— Certes… Eh ! mais, j’y suis !… où diable avais-je la tête, continua le docteur. J’oubliais que cette nuit…
— La nuit dernière ?
— Oui… il m’a amené un blessé.
— Un blessé… ah ! ah ! nous y venons, se disait M. Jules dans son for intérieur… Va toujours ! va toujours ! nous verrons bien comment tu sortiras de là, mon beau troubadour de la trousse.
— Oui, un homme percé de part en part… Je ne sais si je parviendrai à le sauver.
— Voyez-vous cela ! Un assassinat ?
— Non pas.
— Un duel ?
— Oui… du moins c’est ce que ce bon Rifflard m’a dit en me l’amenant.
— Et ce blessé, vous l’avez toujours chez vous ?
— Chez moi.
— Dans votre établissement ?
— Dans cette maison même.
— Où l’avez-vous mis ?
— Comment dites-vous cela ? fit le docteur avec stupéfaction.
— Où l’avez-vous mis, le blessé ?
— Mais… où voulez-vous qu’il se trouve sinon dans un bon lit, entouré de tous les soins exigés par son état ?
— Ah ! bien ! par exemple, je voudrais le voir ! ne put s’empêcher de dire M. Jules, confondu de tant d’audace unie à tant de simplicité.
— Mais, monsieur Jules, Dieu me pardonne, vous me faites subir un interrogatoire. Seriez-vous encore chef de la police de Sûreté, et cacheriez-vous votre jeu ?

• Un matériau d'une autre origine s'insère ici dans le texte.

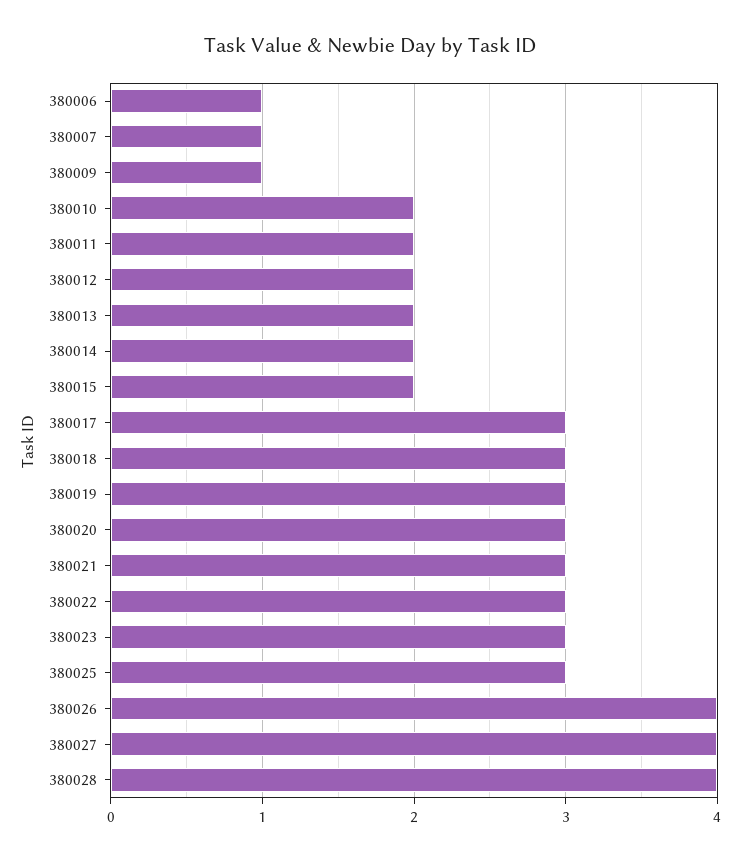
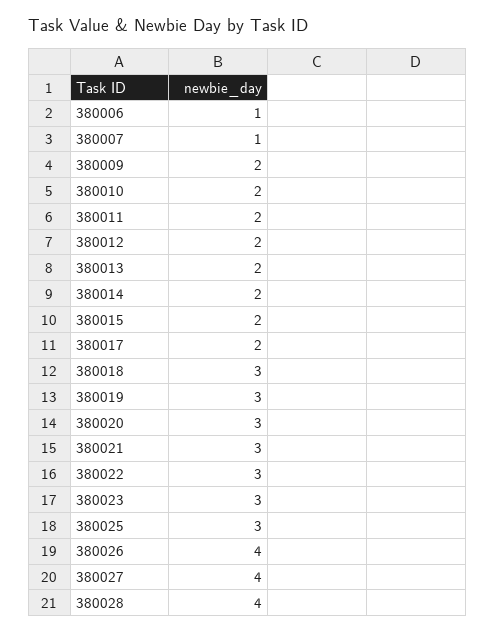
380009: 1 -> 2
380017: 3 -> 2

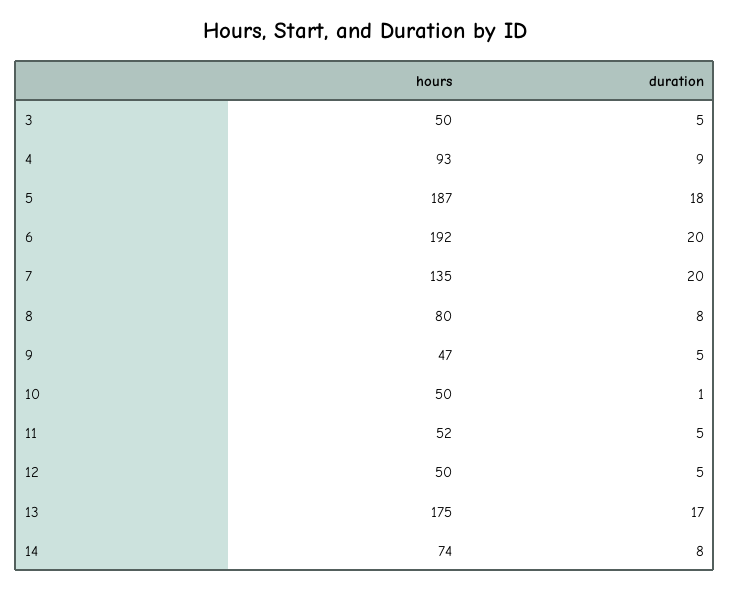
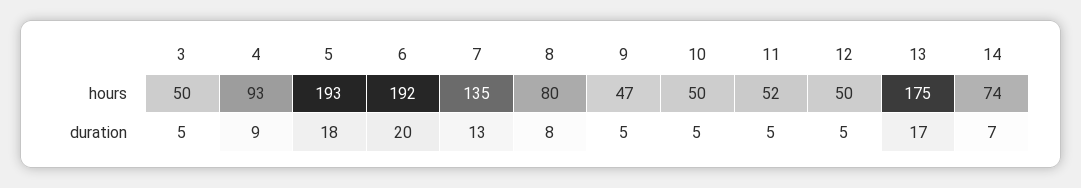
hours, 5: 187 -> 193
duration, 7: 20 -> 13
duration, 10: 1 -> 5
duration, 14: 8 -> 7

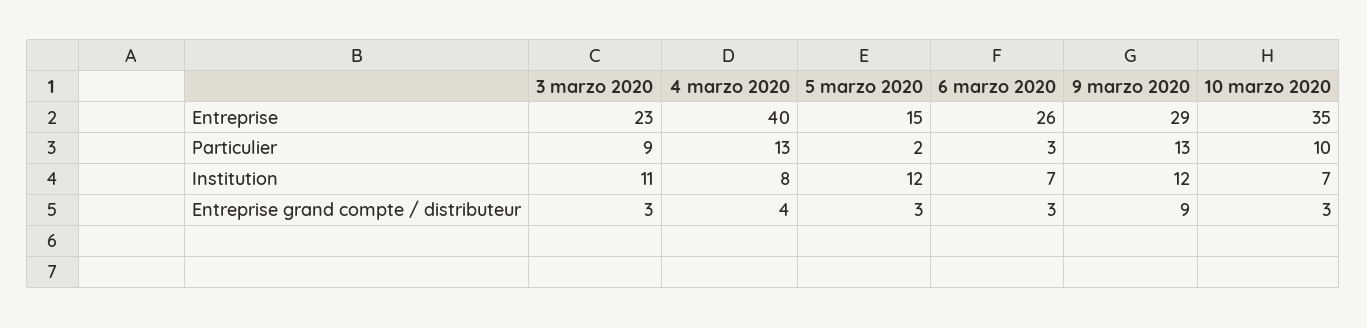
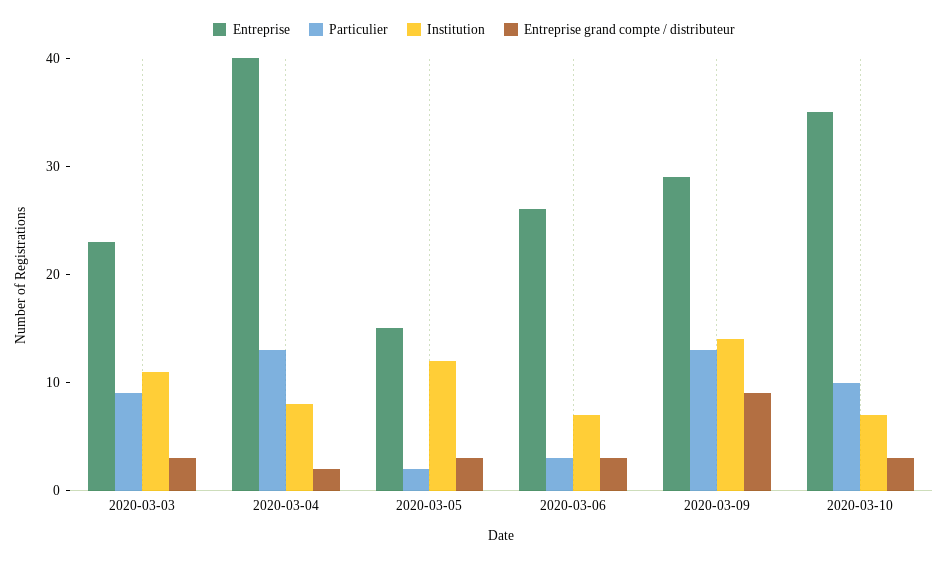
Institution, 9 marzo 2020: 12 -> 14
Entreprise grand compte / distributeur, 4 marzo 2020: 4 -> 2

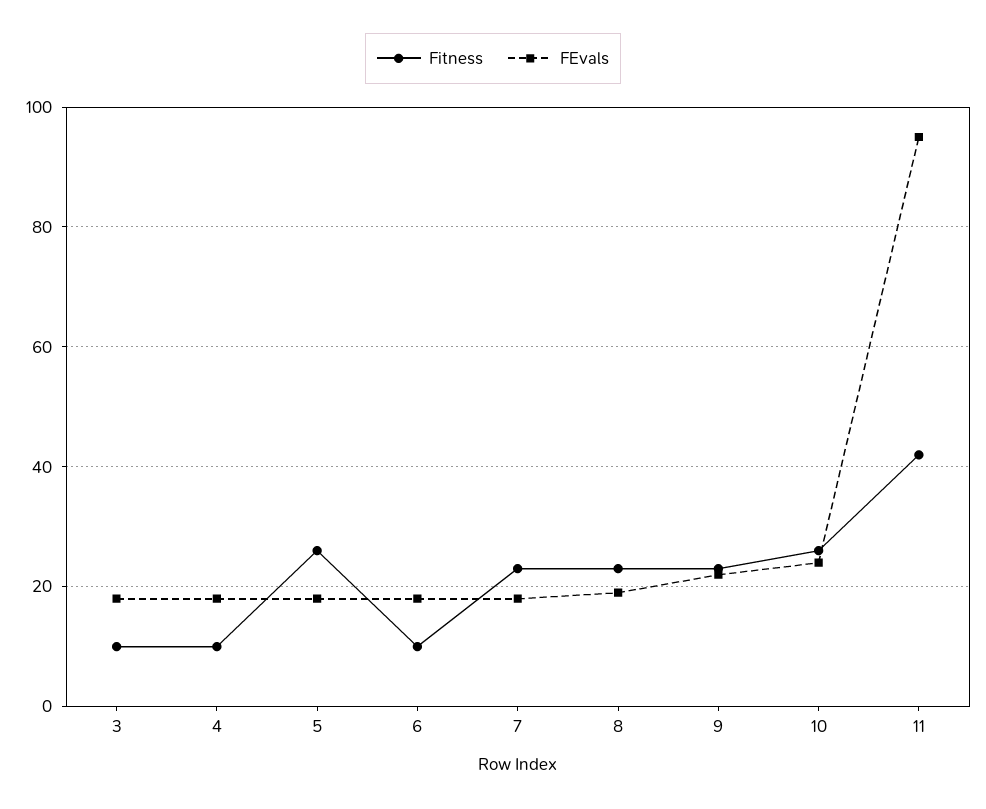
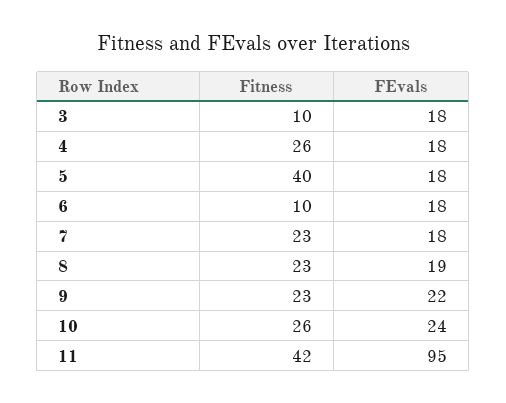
Fitness, 4: 10 -> 26
Fitness, 5: 25 -> 40

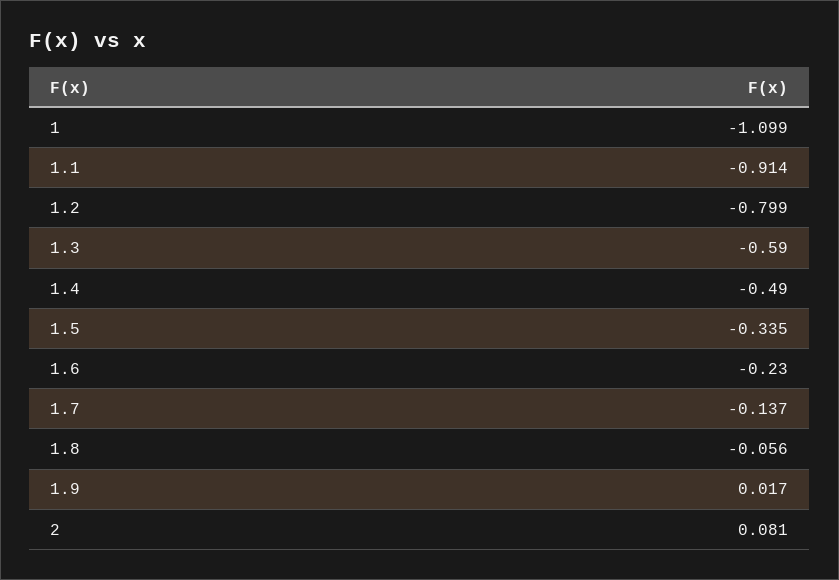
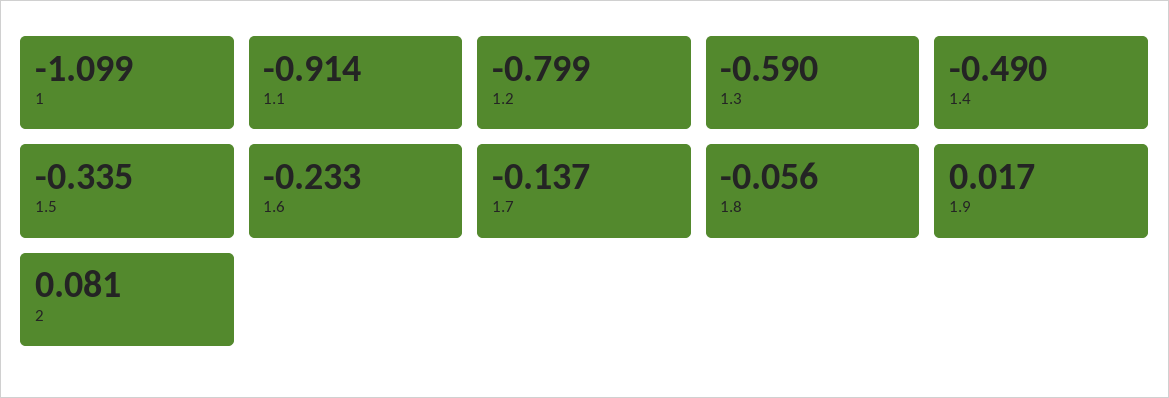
1.6: -0.23 -> -0.233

— Hélas ! non, monsieur… ma démission a été bel et bien acceptée depuis longtemps déjà. Le gouvernement croit pouvoir se passer de moi… Mais ce n’est pas de cela qu’il s’agit… Excusez-moi et laissez-moi vous avouer que je m’intéresse beaucoup à ce malheureux blessé.
— Vous ! serait-ce un parent ?
— Non pas.
— Un ami ?
— Pas précisément, non plus.
— Alors, je ne vois… continua le docteur Martel.
— C’est à propos de lui que le sieur Rifflard est venu me trouver ce matin à mon agence.
— Venait-il de la part du blessé ?
— C’est cela même.
— De la part de M. le comte de Mauclerc ?
— Précisément.
Le docteur se leva :
— Il fallait donc le dire tout de suite, monsieur
— Mais je ne fais que ça ! cria l’agent.